Their forward scouts weren't searching for enemies.
They were looking for survivors.
And when they found them… they didn't hesitate.
—
In a half-ruined village just north of Dunhuang, a father crawled through the rubble of his collapsed home. One arm was broken. The other clutched his four-year-old son, who whimpered softly, his face smeared with ash.
The father whispered over and over, "It's okay. We're safe now. The beasts are gone."
They weren't.
A European recon drone spotted them. Within seconds, a mecha unit stomped around the corner, plasma cannon primed. The father raised his hand, screaming in Mandarin, "We're civilians!"
The plasma bolt didn't care.
It struck them both.
The father's body disintegrated instantly. The child's scream ended in silence, his silhouette burned into the concrete behind him.
—
In a makeshift field hospital outside Yumen, a dozen nurses stood in a line. Some had bloodied aprons. One still had a needle in her hand. They had just finished treating the last of the beast-maimed when the drones arrived overhead.

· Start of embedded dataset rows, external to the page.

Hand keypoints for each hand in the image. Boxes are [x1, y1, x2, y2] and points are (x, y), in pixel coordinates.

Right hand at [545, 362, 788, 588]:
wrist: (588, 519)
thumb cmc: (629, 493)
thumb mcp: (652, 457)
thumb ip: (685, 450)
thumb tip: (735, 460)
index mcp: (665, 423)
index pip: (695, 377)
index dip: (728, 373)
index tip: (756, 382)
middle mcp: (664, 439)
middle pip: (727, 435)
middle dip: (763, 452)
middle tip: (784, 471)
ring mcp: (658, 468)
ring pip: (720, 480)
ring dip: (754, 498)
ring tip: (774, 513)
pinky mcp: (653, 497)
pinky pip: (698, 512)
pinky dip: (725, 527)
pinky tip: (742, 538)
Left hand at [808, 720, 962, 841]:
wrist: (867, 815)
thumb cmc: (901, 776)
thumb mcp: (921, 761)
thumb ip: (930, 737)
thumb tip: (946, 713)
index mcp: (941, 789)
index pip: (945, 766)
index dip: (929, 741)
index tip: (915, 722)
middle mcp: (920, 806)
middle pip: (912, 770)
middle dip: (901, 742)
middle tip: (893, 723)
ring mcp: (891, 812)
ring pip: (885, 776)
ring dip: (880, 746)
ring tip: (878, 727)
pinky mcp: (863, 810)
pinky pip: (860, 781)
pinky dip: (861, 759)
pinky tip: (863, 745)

One nurse raised her arms and shouted, "There are only wounded here!"
A soft whine filled the air.
Then the mana bomb dropped.
The blast ripped open the earth, flinging metal, bone, and beds into the sky. Bodies flew like dolls. The hospital tent folded in on itself, soaked in blood.
—
In the smoldering outskirts of Jiayuguan, a teenage girl stumbled through the wreckage. Her clothes were torn. Her legs were scraped raw. She had spent the past two days digging through collapsed rubble trying to find her younger sister.
She found her.
Crushed beneath a fallen wall. Cold.
The girl didn't scream. Not at first.
She just knelt beside the body and pulled the little one's arm out of the debris, brushing dirt from her tiny fingers.

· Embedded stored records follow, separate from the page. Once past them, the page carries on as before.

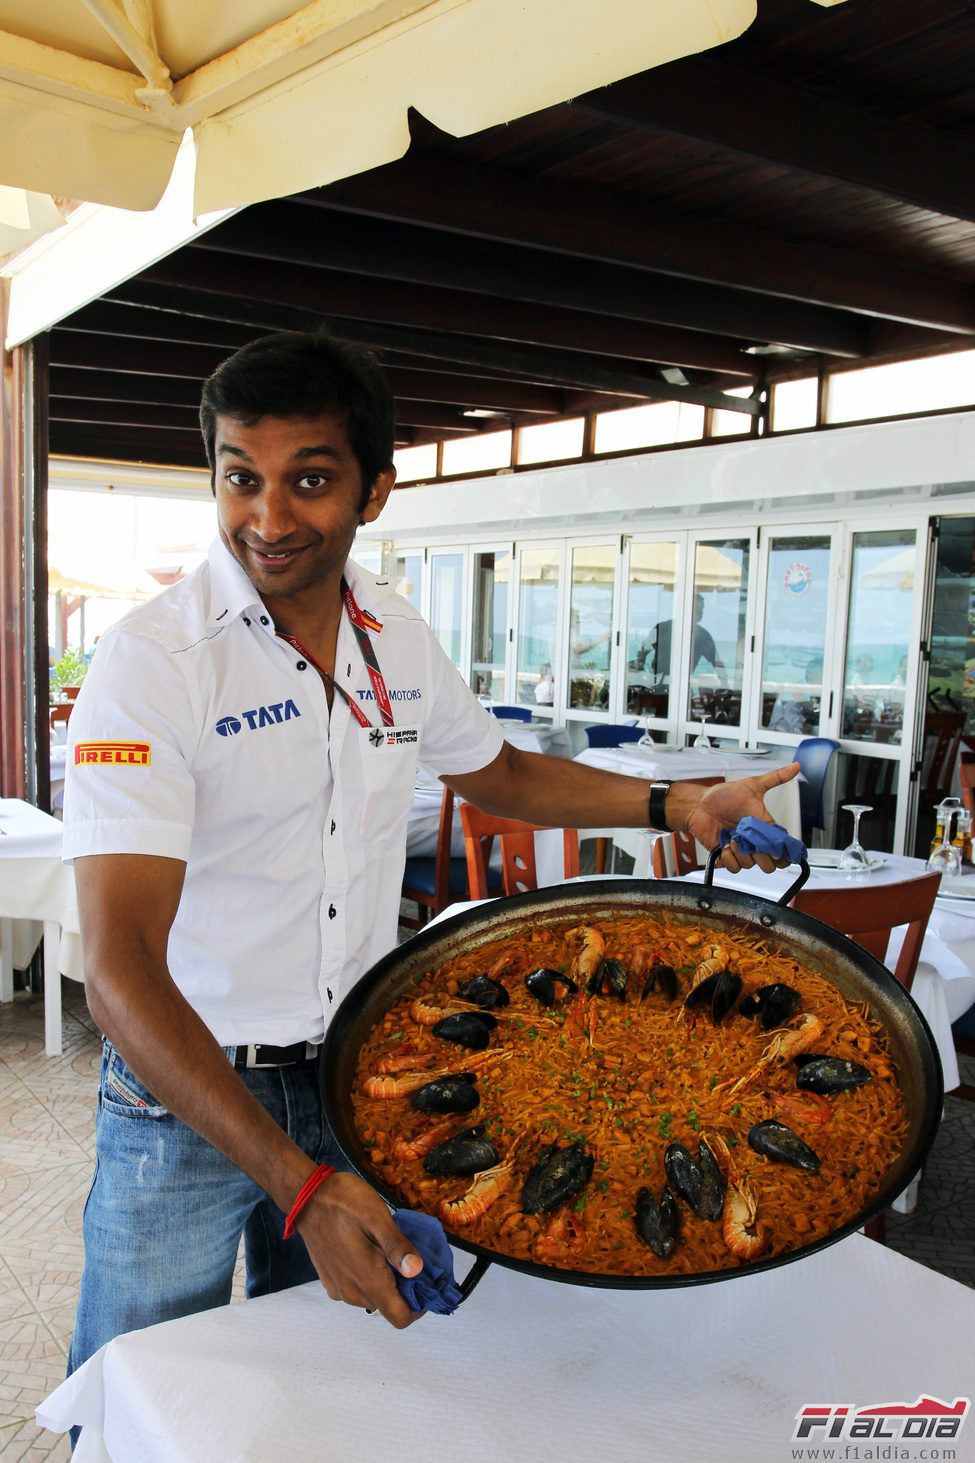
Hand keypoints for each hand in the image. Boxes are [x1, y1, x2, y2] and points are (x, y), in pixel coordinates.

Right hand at [296, 1171, 424, 1327]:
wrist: (306, 1197)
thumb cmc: (343, 1203)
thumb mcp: (377, 1217)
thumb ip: (397, 1247)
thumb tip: (417, 1270)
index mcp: (368, 1281)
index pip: (400, 1317)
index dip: (419, 1306)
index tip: (425, 1282)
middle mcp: (352, 1292)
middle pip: (388, 1307)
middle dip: (404, 1288)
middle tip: (409, 1256)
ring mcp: (339, 1288)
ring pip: (373, 1298)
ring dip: (386, 1281)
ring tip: (388, 1250)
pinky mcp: (330, 1280)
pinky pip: (357, 1289)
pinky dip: (368, 1277)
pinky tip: (369, 1250)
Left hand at [670, 762, 799, 873]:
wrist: (700, 805)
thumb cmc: (724, 796)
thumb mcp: (753, 785)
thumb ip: (776, 778)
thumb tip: (795, 767)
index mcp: (765, 829)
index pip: (783, 849)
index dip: (784, 853)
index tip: (776, 847)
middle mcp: (755, 843)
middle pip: (770, 864)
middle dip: (762, 855)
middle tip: (750, 839)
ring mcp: (742, 850)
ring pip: (752, 865)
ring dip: (742, 851)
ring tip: (733, 836)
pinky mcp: (727, 856)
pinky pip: (734, 867)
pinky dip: (729, 858)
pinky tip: (725, 844)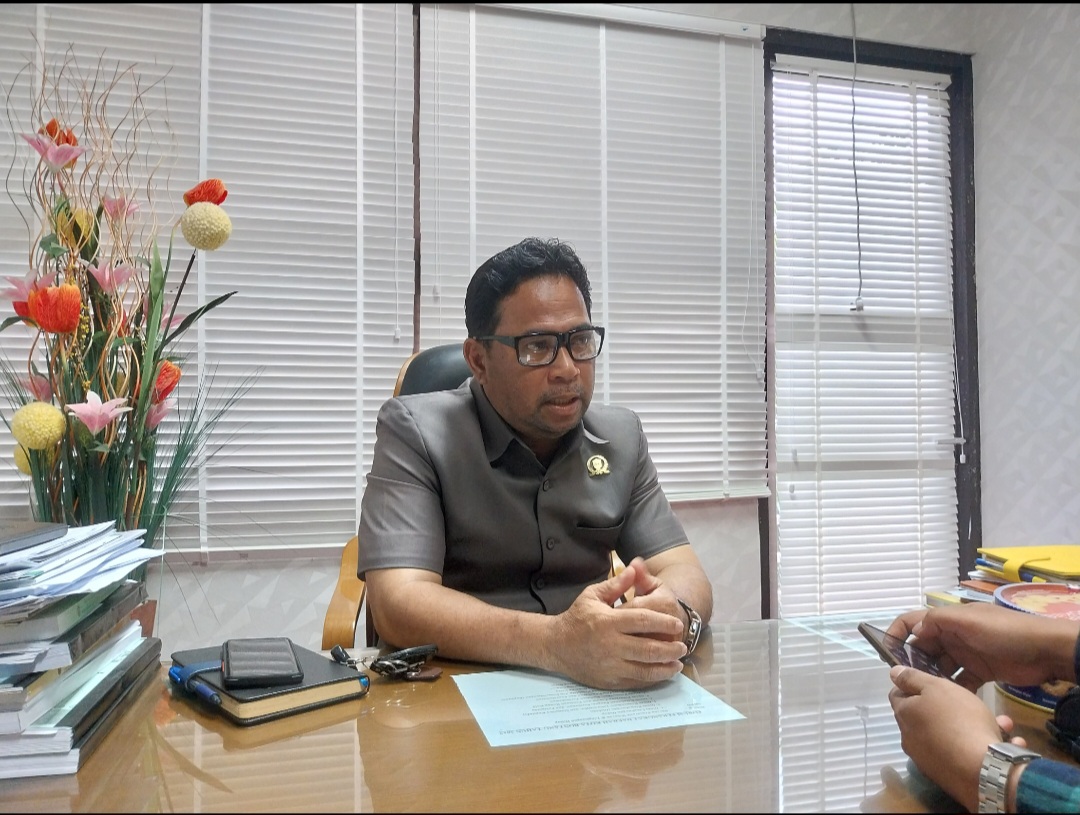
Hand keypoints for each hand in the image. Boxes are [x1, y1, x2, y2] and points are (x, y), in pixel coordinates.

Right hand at [550, 564, 686, 689]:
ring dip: (666, 667)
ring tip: (678, 663)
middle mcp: (610, 645)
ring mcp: (610, 665)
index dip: (664, 622)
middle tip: (683, 646)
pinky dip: (652, 678)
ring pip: (645, 669)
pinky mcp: (609, 681)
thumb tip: (634, 569)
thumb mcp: (592, 596)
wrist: (555, 645)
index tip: (677, 624)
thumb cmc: (577, 618)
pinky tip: (662, 673)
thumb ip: (616, 585)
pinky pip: (636, 682)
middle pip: (648, 648)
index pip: (643, 621)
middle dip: (670, 648)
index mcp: (608, 621)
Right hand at [885, 603, 1078, 690]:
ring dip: (931, 677)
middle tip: (906, 680)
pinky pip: (958, 681)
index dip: (897, 633)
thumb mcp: (970, 622)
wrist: (1047, 651)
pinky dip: (952, 689)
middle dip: (913, 661)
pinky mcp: (980, 671)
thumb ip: (938, 622)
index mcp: (949, 620)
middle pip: (924, 647)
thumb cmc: (1006, 633)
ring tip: (925, 693)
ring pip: (939, 666)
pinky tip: (948, 700)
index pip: (914, 622)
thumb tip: (913, 633)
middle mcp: (954, 635)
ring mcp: (967, 654)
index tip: (886, 653)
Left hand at [888, 665, 1004, 812]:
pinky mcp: (948, 777)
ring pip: (950, 736)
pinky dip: (979, 747)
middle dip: (948, 708)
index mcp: (905, 716)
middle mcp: (910, 739)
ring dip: (972, 728)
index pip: (898, 694)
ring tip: (1002, 723)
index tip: (933, 683)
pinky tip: (1004, 742)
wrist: (983, 771)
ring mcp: (928, 761)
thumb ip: (914, 679)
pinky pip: (963, 755)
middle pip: (925, 716)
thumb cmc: (959, 720)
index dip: (913, 685)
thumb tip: (894, 673)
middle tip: (971, 702)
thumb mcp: (937, 688)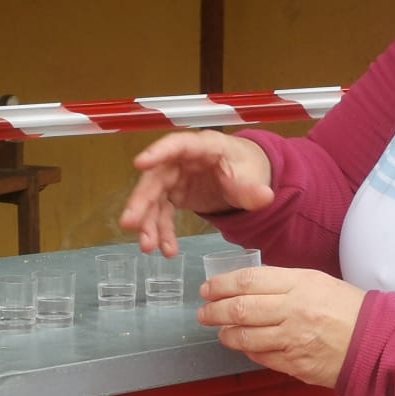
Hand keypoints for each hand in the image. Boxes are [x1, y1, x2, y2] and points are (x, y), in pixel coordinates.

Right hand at [120, 131, 274, 255]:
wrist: (246, 176)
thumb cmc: (246, 166)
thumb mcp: (252, 177)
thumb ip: (253, 189)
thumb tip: (264, 197)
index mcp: (203, 147)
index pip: (178, 145)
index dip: (159, 152)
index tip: (140, 164)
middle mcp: (182, 160)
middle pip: (156, 177)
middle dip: (142, 201)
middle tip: (130, 223)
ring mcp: (175, 178)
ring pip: (154, 198)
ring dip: (148, 223)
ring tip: (147, 247)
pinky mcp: (174, 194)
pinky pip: (163, 213)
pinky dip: (163, 232)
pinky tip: (167, 250)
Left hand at [197, 264, 363, 387]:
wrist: (378, 343)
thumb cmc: (349, 309)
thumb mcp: (318, 282)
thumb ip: (283, 283)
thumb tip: (247, 288)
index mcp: (300, 284)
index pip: (249, 281)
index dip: (222, 285)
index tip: (208, 289)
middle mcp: (294, 311)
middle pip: (240, 309)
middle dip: (214, 311)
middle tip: (204, 313)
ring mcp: (293, 340)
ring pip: (245, 337)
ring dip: (226, 334)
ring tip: (220, 331)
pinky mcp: (295, 365)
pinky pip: (262, 357)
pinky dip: (249, 351)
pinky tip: (246, 345)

When the European patrol passed overhead, she didn't hide. She looked up, tears finally falling, and screamed.
A drone broke formation and turned.
It released a low-frequency pulse.
The shockwave blew out the crater's edge and buried both girls beneath a wall of concrete and dust.
Her scream was never heard again.
—
These were not accidents.
These were not stray blasts or battlefield confusion.
This was deliberate.
Calculated.
Systematic.
The European commanders had given standing orders. "No witnesses. No survivors. No stories."

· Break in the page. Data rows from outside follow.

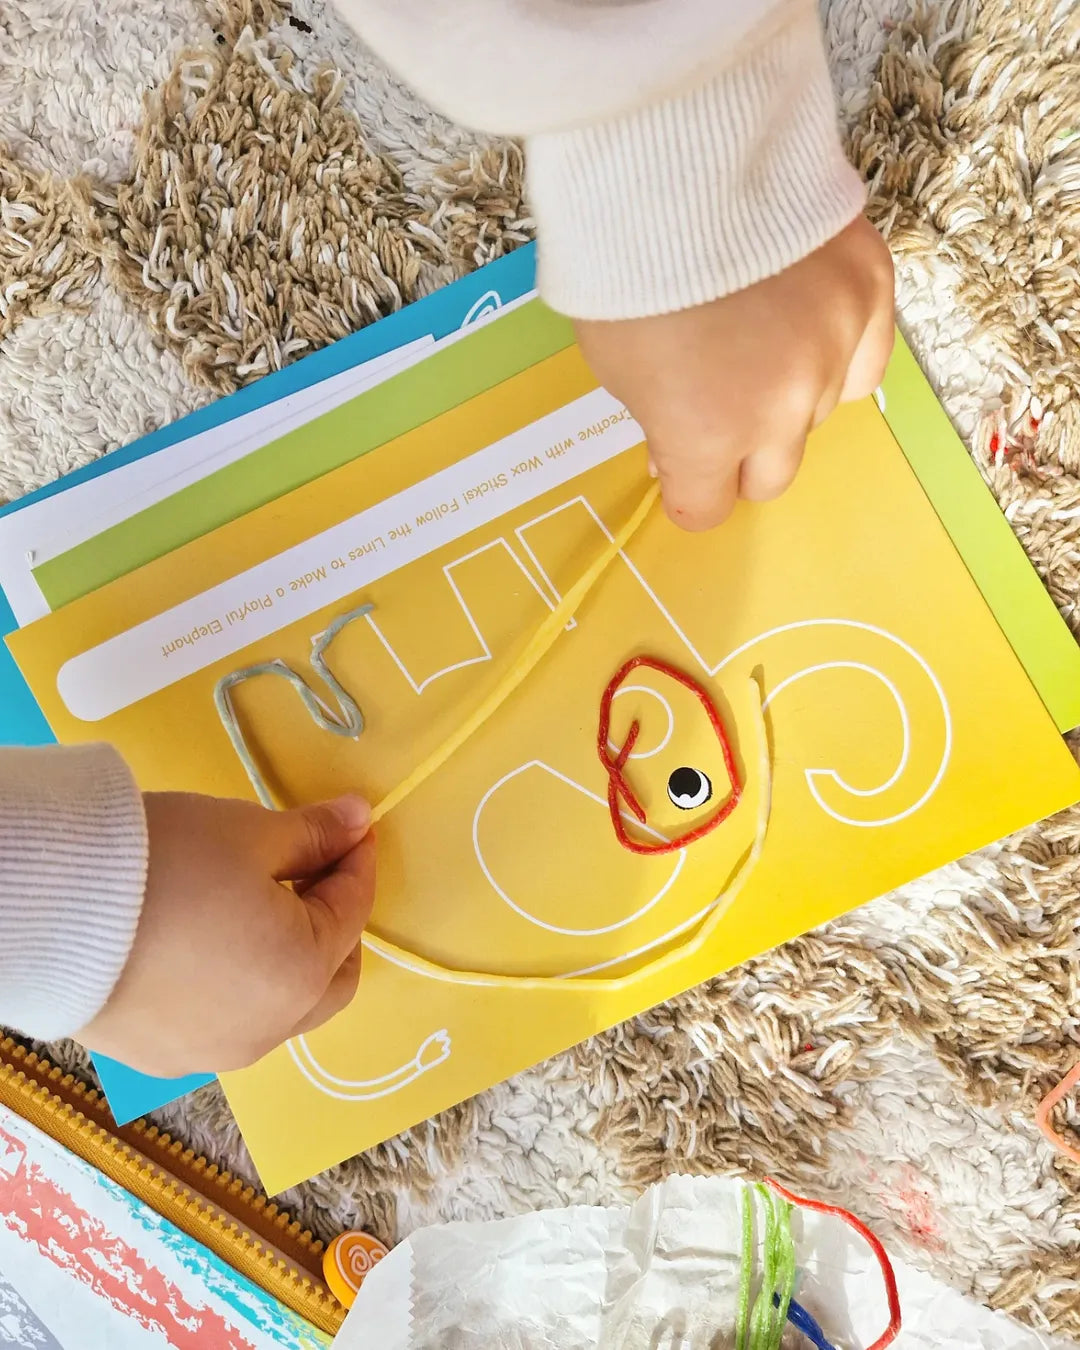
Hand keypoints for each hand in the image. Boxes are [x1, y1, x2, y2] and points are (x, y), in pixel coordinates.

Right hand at [80, 793, 375, 1077]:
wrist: (51, 911)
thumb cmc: (169, 863)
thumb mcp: (250, 834)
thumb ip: (314, 833)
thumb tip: (360, 820)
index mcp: (303, 975)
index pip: (352, 911)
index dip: (356, 861)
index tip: (353, 826)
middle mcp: (269, 1031)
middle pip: (331, 978)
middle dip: (335, 923)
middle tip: (315, 872)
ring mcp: (214, 1053)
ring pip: (279, 1008)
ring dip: (287, 959)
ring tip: (258, 903)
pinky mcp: (163, 1058)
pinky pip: (226, 1022)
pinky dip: (239, 985)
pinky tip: (210, 943)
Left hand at [575, 216, 894, 530]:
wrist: (673, 156)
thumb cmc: (622, 268)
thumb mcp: (614, 367)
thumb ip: (660, 423)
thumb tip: (680, 450)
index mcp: (707, 434)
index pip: (707, 508)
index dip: (688, 491)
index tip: (679, 471)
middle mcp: (783, 407)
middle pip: (771, 474)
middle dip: (739, 454)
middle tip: (718, 406)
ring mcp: (834, 347)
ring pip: (820, 414)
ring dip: (788, 396)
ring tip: (756, 340)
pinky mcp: (870, 289)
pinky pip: (864, 358)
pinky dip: (836, 353)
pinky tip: (806, 327)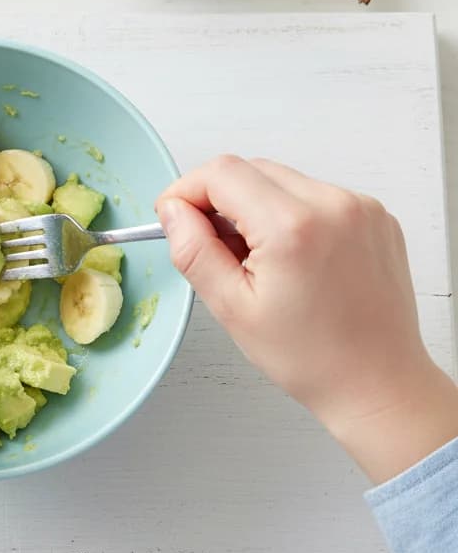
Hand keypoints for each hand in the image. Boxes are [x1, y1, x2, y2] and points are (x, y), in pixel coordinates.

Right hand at [157, 156, 457, 483]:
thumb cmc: (311, 357)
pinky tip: (292, 258)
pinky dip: (291, 214)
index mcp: (293, 227)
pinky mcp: (375, 215)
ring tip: (257, 259)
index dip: (186, 190)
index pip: (221, 173)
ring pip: (282, 179)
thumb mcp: (231, 308)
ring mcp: (360, 207)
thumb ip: (193, 250)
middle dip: (218, 199)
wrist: (379, 383)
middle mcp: (332, 205)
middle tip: (212, 246)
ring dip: (255, 206)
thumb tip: (172, 210)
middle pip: (250, 169)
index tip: (173, 215)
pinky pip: (314, 194)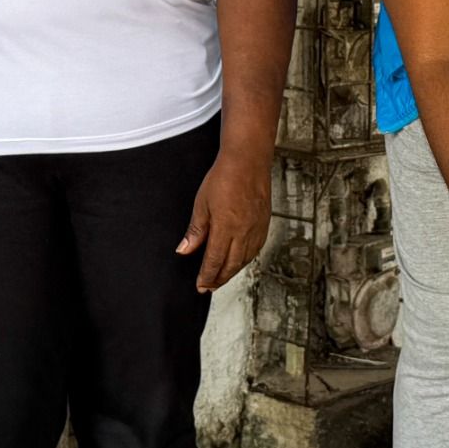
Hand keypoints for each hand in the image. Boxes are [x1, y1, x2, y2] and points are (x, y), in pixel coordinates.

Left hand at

They were preparing to claim the west. Permanently.
And that meant erasing the people who had once lived there.
They bulldozed villages. Flattened townships.
Cleared away refugee camps with mana-fueled shock artillery.
One by one, the provinces fell silent.
The few that tried to flee were met by hunter drones. Most never made it past the hills.
Those who tried to surrender were gunned down.
Those who tried to fight were crushed.
In just six hours, two provinces went dark.
An entire tenth of China was silent.
Gone.
In the war room beneath Beijing, the screens didn't flicker.
They simply turned red.
Red for "lost."
Red for "silenced."
Red for "consumed."
But no one looked away.
President Jiang stood at the head of the central command platform, unmoving, eyes fixed on the growing patches of red overtaking the western half of the map.
Around her, generals and aides moved like ghosts, some shouting coordinates into comms, others scrambling to re-route satellite coverage, a few simply slumped in their chairs, mouths set in grim lines as the data poured in.
Every three seconds, another alert.
Another town. Another call for help. Another scream cut short mid-transmission.
Still, they didn't stop.
This was not a room of paralyzed leaders.
It was a furnace.
For thirty-six hours, the Chinese high command resisted collapse not with hope, but with will.
"Send the Seventh Battalion to reinforce the southern ridge at Changsha! Now!"
"Beast tide approaching from the northeast! Shift Long-range mana batteries to Grid 42!"
"The Jiangxi Shield Node is on the brink of failure! Do we have anyone left who can reinforce it? Anyone?"
The answers were fewer each hour as the number of available troops plummeted.
The number of cities on fire grew.
But they kept fighting. They kept dying.
And as they did so, the massacre in the western provinces continued unabated.
They simply could not spare the men to fight the European invasion.